Weiter nach Neuseeland

Die Maori heiraten, wie bereits erwähnt, sehr traditionell, was auf den ersten Blick vermuten lässt, dass sie sich hier von den Aborigines nicht großartig unterscheiden. Wichtig ist auf jeden Fall auch hier der gesellschaftliche Status, beziehungsweise die Gruppenzugehörigkeit. Bei den Aborigines ist die Zuteilung zur Stammesgruppe aber nicht unbedingt eine Statusfrage, wobei sich die Gesellschaft der Maori eher als ein Art Kastensystem, vergleichbar zu dem in Indien, beschreiben lässt. Wie die Hochzeit also genau abläuft, ist davon abhängig, ob das Paar aus einer hohen oder aus einer niedrigen Schicht kommt. Die letztgenannte Schicht, feiert eher beschauliche Feste, ohne groß organisierte Zeremonie. Auch die Partnerwahl an sich, ist relativ unkompliziert, da man in diesem Fall sehr frei ist. So sind die meisten Hochzeiten auch Liebesheiraten, nach romantischem Vorbild. Angehörige einer höheren Schicht erfahren hier schon deutlich mehr Einschränkungen. Da Statusunterschiede zwischen Eheleuten nicht akzeptabel sind, ist meist der ganze Stamm an der Partnerwahl beteiligt. In Gesprächen werden mögliche Partner diskutiert, bis man sich am Ende auf eine Person einigt. Die Trauung wird anschließend mit einem großen Fest begangen. An dem das ganze Dorf teilnehmen darf.
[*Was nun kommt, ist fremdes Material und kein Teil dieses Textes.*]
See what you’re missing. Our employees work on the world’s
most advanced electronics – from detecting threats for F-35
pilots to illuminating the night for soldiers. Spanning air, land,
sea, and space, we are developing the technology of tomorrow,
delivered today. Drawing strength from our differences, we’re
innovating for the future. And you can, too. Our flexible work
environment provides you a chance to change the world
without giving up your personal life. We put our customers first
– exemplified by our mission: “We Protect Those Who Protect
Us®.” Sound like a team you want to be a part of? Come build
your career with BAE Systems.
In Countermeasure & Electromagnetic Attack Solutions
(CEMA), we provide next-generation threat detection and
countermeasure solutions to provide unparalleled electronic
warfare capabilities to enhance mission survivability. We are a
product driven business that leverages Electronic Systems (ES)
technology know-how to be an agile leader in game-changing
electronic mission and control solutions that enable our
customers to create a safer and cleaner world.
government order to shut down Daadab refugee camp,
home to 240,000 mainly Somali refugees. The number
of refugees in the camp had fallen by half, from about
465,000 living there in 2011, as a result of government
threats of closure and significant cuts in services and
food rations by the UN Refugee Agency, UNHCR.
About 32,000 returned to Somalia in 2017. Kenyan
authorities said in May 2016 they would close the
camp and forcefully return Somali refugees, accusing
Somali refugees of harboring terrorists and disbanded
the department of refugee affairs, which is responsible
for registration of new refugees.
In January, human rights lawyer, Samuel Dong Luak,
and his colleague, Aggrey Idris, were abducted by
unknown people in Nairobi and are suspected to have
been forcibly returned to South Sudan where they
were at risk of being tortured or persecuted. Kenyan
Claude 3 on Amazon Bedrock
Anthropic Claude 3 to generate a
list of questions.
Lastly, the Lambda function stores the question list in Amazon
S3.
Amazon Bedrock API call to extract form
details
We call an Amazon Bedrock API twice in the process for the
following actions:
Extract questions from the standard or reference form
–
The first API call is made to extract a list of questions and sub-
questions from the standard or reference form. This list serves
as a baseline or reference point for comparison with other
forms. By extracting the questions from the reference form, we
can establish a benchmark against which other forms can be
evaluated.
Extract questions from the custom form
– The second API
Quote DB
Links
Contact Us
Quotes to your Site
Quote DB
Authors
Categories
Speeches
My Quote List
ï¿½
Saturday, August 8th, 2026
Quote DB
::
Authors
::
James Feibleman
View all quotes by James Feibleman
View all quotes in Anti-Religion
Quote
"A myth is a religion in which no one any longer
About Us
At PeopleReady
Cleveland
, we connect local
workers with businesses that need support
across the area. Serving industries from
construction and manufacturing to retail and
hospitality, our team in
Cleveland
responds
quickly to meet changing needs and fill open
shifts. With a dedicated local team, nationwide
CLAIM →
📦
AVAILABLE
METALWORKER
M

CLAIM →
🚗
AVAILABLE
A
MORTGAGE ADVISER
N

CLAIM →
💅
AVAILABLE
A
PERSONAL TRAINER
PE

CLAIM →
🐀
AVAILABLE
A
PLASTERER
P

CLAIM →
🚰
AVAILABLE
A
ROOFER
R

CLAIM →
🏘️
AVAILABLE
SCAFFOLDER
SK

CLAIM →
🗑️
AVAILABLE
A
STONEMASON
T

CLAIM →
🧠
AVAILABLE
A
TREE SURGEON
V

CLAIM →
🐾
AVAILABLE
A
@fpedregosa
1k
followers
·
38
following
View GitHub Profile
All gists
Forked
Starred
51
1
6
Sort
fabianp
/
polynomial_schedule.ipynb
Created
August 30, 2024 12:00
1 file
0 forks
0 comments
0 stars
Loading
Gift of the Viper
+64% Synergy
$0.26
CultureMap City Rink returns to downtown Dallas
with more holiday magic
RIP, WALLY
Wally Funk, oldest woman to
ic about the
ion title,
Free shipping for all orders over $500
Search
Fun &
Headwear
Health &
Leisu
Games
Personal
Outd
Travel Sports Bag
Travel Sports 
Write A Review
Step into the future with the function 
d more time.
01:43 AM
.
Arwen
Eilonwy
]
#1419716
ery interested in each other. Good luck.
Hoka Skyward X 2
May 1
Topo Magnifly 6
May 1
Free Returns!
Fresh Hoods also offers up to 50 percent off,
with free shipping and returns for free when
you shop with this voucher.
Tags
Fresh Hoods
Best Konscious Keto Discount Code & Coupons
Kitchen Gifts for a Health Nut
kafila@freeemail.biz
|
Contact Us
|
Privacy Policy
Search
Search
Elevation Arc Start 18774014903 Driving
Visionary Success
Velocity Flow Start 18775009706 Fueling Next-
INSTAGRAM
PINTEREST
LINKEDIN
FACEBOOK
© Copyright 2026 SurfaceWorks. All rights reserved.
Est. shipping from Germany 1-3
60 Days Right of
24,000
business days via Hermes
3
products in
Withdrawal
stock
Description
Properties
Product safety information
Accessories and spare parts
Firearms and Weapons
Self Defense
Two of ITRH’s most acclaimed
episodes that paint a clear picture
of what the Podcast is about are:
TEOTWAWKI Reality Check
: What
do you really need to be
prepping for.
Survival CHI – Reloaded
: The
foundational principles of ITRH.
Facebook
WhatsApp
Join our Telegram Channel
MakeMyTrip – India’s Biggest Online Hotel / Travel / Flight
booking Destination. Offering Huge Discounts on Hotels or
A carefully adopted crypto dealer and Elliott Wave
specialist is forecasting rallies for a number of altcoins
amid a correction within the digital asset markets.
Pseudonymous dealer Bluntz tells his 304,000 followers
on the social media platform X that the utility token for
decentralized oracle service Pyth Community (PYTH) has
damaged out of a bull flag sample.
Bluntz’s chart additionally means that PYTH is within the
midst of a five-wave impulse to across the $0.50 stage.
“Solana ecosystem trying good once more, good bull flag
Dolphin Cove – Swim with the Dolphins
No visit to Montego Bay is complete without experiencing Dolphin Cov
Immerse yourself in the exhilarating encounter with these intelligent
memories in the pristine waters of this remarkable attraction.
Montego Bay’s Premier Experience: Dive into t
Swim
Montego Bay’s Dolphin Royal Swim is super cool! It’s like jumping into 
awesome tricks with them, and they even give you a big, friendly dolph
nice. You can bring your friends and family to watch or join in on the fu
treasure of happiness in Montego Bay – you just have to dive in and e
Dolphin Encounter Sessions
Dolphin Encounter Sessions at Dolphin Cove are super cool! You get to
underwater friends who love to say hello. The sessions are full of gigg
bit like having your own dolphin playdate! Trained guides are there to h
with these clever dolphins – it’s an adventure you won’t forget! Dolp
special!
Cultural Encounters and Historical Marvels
Die Schwestern der Braut müssen nach alter Überzeugung der Zeremonie fern bleiben, da die Braut ansonsten unfruchtbar werden könnte. Die Trauung wird durch ein Ritual vollzogen, das auch von den Eskimos bekannt ist, das sogenannte Nasenreiben. Schleifen um den Nacken des Brautpaars sollen zudem die endlose Liebe des Brautpaars symbolisieren und sind deshalb auf jeder Maori-Hochzeit zu finden.

Eine lange Reise geht nun zu Ende. Diese Serie von Artikeln sollte den Lesern die Bräuche und Sitten anderer Länder näher bringen und zeigen, wie der Tag der Tage dort begangen und gefeiert wird. Auch wenn manche Sitten uns befremden, so haben sie trotzdem alle ihre Berechtigung und Tradition. Auch wenn hier nur einige Länder und Kulturen vorgestellt werden konnten, hat sich die Reise gelohnt und sicherlich einen kleinen Einblick in die Vielfalt der Bräuche, Traditionen und Sitten gegeben.